◆ WHAT YOU WILL DO ◆
Translate this sentence from the text on neural networks into Spanish: "So each neuron in each layer computes the weighted sum of its inputs."

◆ DOCUMENT EXTRACT ◆
§

In this blog, I aim to introduce both artifical and convolutional neural networks. I will motivate why convolutional neural nets are so successful on data that has local structure and dependency (images).

Graphically, an artifical neural network looks as follows:

It is composed of inputs ( \(x_{n}\)), hidden layers \((y_{j}\)) and an output layer (\(z_{k}\)). Each input value is associated to a weight connected to each in the hidden layer. Each of the neurons in the hidden layer (\(u_{j}\)) are connected to each other neuron in \(u_{j+1}\).

A way of thinking about a feedforward network or artificial neural network (ANN) is as a glorified composite function: $$ f(g(h(x))) $$ of matrix multiplications: $$ h(x) = \textbf{W}\textbf{x} $$ that are summed: $$ g(x) = \sum\limits_{n=1}^{n}\textbf{W}\textbf{x} $$ and fed as inputs to a non-linear activation function: $$ f(x) = \frac{1}{1 + e^{-g(x)}} $$ with each neuron having randomly initialised weights that are optimised to minimise some defined objective function. So each neuron in each layer computes the weighted sum of its inputs. This product is then passed through a non-linearity function. Finally, quite often for classification problems, a final softmax function also known as logistic is used to constrain the output values to \([0-1]\) which are readily interpreted as probabilities. This simple model results in a universal classifier and given multiple hidden layers can represent any Boolean function (AND, OR, XOR..) and is in fact, a universal appoximator.

§

◆ DATA FOR REVIEW ◆
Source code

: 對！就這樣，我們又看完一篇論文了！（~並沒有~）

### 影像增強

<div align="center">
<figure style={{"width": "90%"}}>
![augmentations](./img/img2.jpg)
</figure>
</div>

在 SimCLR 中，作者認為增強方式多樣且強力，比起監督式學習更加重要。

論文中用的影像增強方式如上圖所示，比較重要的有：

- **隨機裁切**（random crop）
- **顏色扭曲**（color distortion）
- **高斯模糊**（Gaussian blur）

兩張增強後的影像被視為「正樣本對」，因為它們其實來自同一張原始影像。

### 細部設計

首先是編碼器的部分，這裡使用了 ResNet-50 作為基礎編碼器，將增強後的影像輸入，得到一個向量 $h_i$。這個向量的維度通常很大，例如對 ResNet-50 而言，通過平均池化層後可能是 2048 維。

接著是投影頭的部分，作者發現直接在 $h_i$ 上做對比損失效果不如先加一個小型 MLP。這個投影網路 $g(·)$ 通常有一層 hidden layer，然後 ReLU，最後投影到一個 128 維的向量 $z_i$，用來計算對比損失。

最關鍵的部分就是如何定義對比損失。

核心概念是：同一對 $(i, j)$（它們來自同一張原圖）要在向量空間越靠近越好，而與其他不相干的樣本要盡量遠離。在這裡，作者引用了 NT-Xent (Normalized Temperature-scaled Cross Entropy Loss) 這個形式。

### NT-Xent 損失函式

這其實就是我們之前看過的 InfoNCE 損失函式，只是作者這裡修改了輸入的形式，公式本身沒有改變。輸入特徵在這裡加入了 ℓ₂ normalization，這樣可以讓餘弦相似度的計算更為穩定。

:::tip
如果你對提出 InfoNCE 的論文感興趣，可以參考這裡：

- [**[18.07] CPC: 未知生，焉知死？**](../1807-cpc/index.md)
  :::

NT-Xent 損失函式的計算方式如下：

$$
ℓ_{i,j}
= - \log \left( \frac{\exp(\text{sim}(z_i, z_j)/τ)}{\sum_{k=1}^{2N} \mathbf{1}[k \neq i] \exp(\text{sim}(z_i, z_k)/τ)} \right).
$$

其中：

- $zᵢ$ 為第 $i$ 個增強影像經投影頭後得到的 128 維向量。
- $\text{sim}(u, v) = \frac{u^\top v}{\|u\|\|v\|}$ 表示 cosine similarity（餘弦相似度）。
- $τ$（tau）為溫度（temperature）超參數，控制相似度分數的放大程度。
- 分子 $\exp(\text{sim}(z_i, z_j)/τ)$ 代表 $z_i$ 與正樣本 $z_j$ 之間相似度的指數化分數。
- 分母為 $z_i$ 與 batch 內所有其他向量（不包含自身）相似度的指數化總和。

§

◆ WRITTEN SOLUTION ◆
Así, cada neurona de cada capa calcula la suma ponderada de sus entradas.